> _WORK INSTRUCTION_: Write the records out exactly as they read, but not the pictures.

> _Saved data entries_:
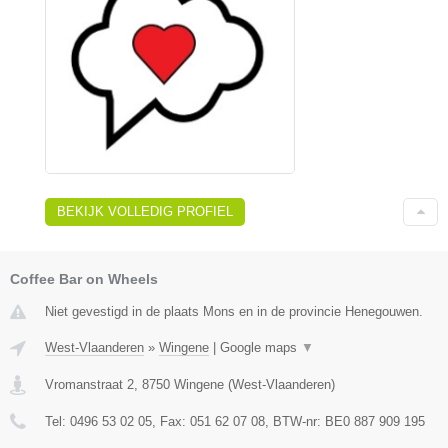
BEKIJK VOLLEDIG PROFIEL
Coffee Bar on Wheels
Niet gevestigd in de plaats Mons en in de provincie Henegouwen.
West-Vlaanderen
»
Wingene
|
Google maps
▼
Vromanstraat 2
,
8750
Wingene
(
West-Vlaanderen
)
Tel:
0496 53 02 05
, Fax:
051 62 07 08
, BTW-nr:
BE0 887 909 195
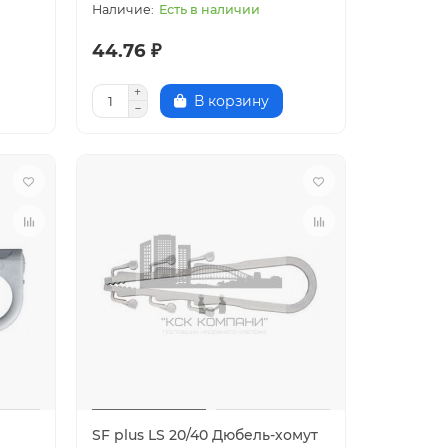
Есть в наличии
44.76 ₽
В корзину
SF plus LS 20/40 Дюбель-хомут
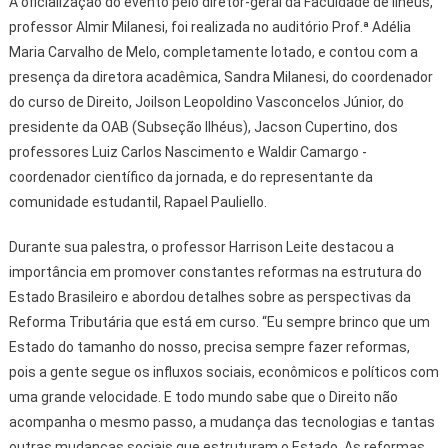
A oficialização do evento pelo diretor-geral da Faculdade de Ilhéus,
professor Almir Milanesi, foi realizada no auditório Prof.ª Adélia
Maria Carvalho de Melo, completamente lotado, e contou com a
presença da diretora acadêmica, Sandra Milanesi, do coordenador
do curso de Direito, Joilson Leopoldino Vasconcelos Júnior, do
presidente da OAB (Subseção Ilhéus), Jacson Cupertino, dos
professores Luiz Carlos Nascimento e Waldir Camargo -
coordenador científico da jornada, e do representante da
comunidade estudantil, Rapael Pauliello.
Durante sua palestra, o professor Harrison Leite destacou a
importância em promover constantes reformas na estrutura do
Estado Brasileiro e abordou detalhes sobre as perspectivas da
Reforma Tributária que está em curso. “Eu sempre brinco que um
Estado do tamanho do nosso, precisa sempre fazer reformas,
pois a gente segue os influxos sociais, econômicos e políticos com
uma grande velocidade. E todo mundo sabe que o Direito não
acompanha o mesmo passo, a mudança das tecnologias e tantas
outras mudanças sociais que estruturam o Estado. As reformas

> _WRITTEN SOLUTION_:
BEKIJK VOLLEDIG PROFIEL
Coffee Bar on Wheels
Niet gevestigd in de plaats Mons en in de provincie Henegouwen.
West-Vlaanderen
»
Wingene
|
Google maps
▼
Vromanstraat 2
,
8750
Wingene
(
West-Vlaanderen
)
Tel:
0496 53 02 05
, Fax:
051 62 07 08
, BTW-nr:
BE0 887 909 195
Есть в наличии
44.76 ₽
В корзину
SF plus LS 20/40 Дюбель-хомут
A oficialização do evento pelo diretor-geral da Faculdade de Ilhéus,
professor Almir Milanesi, foi realizada no auditório Prof.ª Adélia
Maria Carvalho de Melo, completamente lotado, e contou com a
presença da diretora acadêmica, Sandra Milanesi, do coordenador
do curso de Direito, Joilson Leopoldino Vasconcelos Júnior, do
presidente da OAB (Subseção Ilhéus), Jacson Cupertino, dos
professores Luiz Carlos Nascimento e Waldir Camargo -
coordenador científico da jornada, e do representante da
comunidade estudantil, Rapael Pauliello.
Durante sua palestra, o professor Harrison Leite destacou a
importância em promover constantes reformas na estrutura do
Estado Brasileiro e abordou detalhes sobre as perspectivas da
Reforma Tributária que está em curso. “Eu sempre brinco que um
Estado do tamanho do nosso, precisa sempre fazer reformas,
pois a gente segue os influxos sociais, econômicos e políticos com
uma grande velocidade. E todo mundo sabe que o Direito não
acompanha o mesmo passo, a mudança das tecnologias e tantas
outras mudanças sociais que estruturam o Estado. As reformas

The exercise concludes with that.